── SOURCE DOCUMENT ──

Physics Heroes & Heroines, Part VII

It’s time for another installment of Radiant’s Physics Heroes & Heroines series. You can also check out these past posts in the series, honoring many great minds:

• Physics Heroes & Heroines – Donna Strickland, James Maxwell, Heinrich Hertz, Marie Curie
• Physics Heroes & Heroines Continued – Sir Isaac Newton, Michael Faraday, Max Planck
• Physics Heroines – Lena Hau, Estelle Glancy, Shirley Ann Jackson, Grace Hopper
• Physics Heroes & Heroines, Part IV –  Shuji Nakamura, Johannes Kepler, Chien-Shiung Wu, Elmer Imes
• Physics Heroes & Heroines, Part V –  Satyendra Nath Bose, Emilie du Châtelet, Augustin-Jean Fresnel, Maria Goeppert-Mayer
• Physics Heroes & Heroines: Black History Month – Gladys West, Lewis Latimer, Patricia Bath, 
   

Emmy Noether (1882 – 1935)

───

◆ REQUIRED ACTIONS ◆
**A.** Transcribe everything in the Physics Heroes & Heroines post from "It’s time for" down to "(1882 – 1935)".
**B.** Restate word for word everything in the records from the line containing "552, 1122, 578]" down to the line containing "1307, 1122, 1334]", including both of those lines.

── RECORD SET ──

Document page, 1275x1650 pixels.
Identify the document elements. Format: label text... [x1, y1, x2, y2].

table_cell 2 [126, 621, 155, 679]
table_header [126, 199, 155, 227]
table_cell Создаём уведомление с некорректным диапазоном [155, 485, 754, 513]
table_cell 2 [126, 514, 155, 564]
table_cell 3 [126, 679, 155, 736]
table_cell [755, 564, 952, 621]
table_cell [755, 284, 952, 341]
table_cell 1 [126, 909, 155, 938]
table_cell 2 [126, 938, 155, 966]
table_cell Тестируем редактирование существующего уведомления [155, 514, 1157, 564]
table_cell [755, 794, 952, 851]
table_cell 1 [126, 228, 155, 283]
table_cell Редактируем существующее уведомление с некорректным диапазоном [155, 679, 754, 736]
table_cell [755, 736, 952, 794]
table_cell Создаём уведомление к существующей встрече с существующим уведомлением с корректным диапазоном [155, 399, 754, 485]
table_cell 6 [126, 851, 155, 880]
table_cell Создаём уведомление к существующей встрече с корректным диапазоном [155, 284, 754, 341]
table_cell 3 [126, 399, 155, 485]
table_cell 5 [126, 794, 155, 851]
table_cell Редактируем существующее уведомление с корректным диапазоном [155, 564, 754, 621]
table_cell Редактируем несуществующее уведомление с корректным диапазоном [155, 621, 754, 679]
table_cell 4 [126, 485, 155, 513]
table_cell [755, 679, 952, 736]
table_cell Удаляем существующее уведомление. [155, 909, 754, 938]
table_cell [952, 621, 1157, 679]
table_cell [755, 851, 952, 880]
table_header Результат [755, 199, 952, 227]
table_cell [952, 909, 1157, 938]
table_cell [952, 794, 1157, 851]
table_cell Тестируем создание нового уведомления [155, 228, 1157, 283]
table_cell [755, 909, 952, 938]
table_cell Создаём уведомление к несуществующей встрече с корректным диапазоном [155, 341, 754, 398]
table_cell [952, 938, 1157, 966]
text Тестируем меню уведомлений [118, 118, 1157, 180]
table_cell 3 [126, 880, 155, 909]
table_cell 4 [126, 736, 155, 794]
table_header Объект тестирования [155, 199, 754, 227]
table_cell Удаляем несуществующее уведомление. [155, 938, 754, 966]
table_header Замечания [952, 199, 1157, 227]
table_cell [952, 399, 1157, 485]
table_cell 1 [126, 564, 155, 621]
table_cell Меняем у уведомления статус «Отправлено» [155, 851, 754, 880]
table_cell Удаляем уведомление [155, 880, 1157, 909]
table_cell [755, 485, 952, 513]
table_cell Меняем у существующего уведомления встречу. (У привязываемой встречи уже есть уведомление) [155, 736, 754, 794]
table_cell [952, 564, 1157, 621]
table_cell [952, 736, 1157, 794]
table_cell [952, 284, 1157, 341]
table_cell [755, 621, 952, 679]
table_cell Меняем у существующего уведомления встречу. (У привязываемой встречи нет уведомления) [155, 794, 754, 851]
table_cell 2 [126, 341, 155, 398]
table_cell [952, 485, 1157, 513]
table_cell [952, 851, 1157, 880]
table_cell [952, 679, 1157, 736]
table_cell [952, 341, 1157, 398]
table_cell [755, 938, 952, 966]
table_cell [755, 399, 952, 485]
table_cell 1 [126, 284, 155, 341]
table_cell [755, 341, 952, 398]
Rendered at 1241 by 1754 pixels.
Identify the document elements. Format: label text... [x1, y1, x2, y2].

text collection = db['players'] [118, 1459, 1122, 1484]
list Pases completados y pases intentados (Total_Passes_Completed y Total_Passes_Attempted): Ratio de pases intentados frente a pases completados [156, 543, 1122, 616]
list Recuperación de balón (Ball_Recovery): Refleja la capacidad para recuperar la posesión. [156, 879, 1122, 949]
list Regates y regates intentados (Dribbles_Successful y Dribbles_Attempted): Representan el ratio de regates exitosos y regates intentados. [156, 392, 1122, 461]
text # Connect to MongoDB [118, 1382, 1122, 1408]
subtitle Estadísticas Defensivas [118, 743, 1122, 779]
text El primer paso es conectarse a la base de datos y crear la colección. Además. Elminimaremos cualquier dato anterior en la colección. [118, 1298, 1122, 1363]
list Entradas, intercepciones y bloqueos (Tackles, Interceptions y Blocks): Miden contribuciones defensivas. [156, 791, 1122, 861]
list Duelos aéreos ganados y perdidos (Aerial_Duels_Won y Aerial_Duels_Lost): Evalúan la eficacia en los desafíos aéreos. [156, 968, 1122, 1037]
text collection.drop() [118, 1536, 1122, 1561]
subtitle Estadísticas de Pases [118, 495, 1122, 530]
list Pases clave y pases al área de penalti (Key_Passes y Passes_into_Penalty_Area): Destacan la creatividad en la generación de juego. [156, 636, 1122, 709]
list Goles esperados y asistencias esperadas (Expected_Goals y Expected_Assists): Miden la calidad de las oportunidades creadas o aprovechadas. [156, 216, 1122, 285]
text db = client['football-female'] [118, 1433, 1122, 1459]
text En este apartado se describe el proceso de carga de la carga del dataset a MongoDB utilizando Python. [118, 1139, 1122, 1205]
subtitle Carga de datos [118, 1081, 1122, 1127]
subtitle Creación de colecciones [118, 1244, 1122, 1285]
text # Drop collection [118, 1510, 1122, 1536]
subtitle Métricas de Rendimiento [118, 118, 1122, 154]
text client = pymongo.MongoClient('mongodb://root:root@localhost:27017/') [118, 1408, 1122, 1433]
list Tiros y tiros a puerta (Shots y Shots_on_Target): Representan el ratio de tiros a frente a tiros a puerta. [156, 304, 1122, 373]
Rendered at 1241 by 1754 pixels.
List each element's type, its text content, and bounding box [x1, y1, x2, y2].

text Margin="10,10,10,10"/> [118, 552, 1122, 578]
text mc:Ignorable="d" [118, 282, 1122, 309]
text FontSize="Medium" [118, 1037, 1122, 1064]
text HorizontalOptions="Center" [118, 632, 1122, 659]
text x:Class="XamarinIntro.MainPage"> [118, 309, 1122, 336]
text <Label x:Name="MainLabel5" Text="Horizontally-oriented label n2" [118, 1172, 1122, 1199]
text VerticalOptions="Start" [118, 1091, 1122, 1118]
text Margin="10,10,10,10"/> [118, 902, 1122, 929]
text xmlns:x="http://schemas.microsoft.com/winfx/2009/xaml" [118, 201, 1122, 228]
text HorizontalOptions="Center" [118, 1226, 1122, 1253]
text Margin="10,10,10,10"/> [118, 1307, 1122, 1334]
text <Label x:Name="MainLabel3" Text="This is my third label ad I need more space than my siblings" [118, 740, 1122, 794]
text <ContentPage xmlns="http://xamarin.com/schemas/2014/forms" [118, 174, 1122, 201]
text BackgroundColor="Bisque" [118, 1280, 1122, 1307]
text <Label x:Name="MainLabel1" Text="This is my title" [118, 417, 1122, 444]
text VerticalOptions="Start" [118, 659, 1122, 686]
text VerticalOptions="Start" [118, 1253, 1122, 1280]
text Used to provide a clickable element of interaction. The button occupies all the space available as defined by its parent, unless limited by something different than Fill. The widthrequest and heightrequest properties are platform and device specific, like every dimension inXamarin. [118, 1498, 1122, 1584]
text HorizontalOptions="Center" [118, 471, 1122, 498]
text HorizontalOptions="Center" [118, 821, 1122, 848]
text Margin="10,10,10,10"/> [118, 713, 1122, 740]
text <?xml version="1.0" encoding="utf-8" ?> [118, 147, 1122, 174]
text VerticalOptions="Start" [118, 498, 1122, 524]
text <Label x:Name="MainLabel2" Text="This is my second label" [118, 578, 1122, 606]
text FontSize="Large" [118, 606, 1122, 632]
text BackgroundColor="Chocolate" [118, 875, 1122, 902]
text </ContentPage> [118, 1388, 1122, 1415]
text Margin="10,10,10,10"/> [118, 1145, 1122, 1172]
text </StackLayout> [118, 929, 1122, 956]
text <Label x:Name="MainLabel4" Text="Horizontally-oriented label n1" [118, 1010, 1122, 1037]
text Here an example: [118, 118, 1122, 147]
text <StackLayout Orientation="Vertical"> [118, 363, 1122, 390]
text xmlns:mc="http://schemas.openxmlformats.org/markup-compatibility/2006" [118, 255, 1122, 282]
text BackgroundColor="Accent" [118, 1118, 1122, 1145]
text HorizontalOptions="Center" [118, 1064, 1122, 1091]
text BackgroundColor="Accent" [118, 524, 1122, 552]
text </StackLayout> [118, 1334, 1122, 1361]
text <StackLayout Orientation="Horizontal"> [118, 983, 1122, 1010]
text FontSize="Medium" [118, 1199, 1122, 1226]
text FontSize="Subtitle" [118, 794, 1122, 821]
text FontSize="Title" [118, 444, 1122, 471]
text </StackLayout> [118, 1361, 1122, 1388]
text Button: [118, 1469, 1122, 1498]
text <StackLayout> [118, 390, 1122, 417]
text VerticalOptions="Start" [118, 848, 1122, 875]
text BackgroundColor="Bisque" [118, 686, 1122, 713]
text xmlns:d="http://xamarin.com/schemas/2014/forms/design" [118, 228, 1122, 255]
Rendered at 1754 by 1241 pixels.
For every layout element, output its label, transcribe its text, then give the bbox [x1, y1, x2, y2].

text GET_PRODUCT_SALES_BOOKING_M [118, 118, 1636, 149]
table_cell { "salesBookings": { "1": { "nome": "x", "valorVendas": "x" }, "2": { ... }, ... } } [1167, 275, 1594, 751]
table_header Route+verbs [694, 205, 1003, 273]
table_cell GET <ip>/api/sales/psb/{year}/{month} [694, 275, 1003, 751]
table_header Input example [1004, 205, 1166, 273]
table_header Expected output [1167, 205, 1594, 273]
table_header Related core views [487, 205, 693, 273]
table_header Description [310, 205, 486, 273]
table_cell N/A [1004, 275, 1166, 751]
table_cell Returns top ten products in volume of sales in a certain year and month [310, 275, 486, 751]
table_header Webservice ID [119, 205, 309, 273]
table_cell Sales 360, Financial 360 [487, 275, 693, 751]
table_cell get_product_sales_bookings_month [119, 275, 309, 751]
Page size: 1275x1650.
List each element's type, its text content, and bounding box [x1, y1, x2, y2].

───

◆ EXERCISE ANSWERS ◆
**A.**
It’s time for another installment of Radiant’s Physics Heroes & Heroines series. You can also check out these past posts in the series, honoring many great minds:

• Physics Heroes & Heroines – Donna Strickland, James Maxwell, Heinrich Hertz, Marie Curie
• Physics Heroes & Heroines Continued – Sir Isaac Newton, Michael Faraday, Max Planck
• Physics Heroines – Lena Hau, Estelle Glancy, Shirley Ann Jackson, Grace Hopper
• Physics Heroes & Heroines, Part IV –  Shuji Nakamura, Johannes Kepler, Chien-Shiung Wu, Elmer Imes
• Physics Heroes & Heroines, Part V –  Satyendra Nath Bose, Emilie du Châtelet, Augustin-Jean Fresnel, Maria Goeppert-Mayer
• Physics Heroes & Heroines: Black History Month – Gladys West, Lewis Latimer, Patricia Bath, 
   

Emmy Noether (1882 – 1935)

**B.**
text Margin="10,10,10,10"/> [118, 552, 1122, 578]
text mc:Ignorable="d" [118, 282, 1122, 309]
text FontSize="Medium" [118, 1037, 1122, 1064]
text HorizontalOptions="Center" [118, 632, 1122, 659]
text x:Class="XamarinIntro.MainPage"> [118, 309, 1122, 336]
text <Label x:Name="MainLabel5" Text="Horizontally-oriented label n2" [118, 1172, 1122, 1199]
text VerticalOptions="Start" [118, 1091, 1122, 1118]
text Margin="10,10,10,10"/> [118, 902, 1122, 929]
text xmlns:x="http://schemas.microsoft.com/winfx/2009/xaml" [118, 201, 1122, 228]
text HorizontalOptions="Center" [118, 1226, 1122, 1253]
text Margin="10,10,10,10"/> [118, 1307, 1122, 1334]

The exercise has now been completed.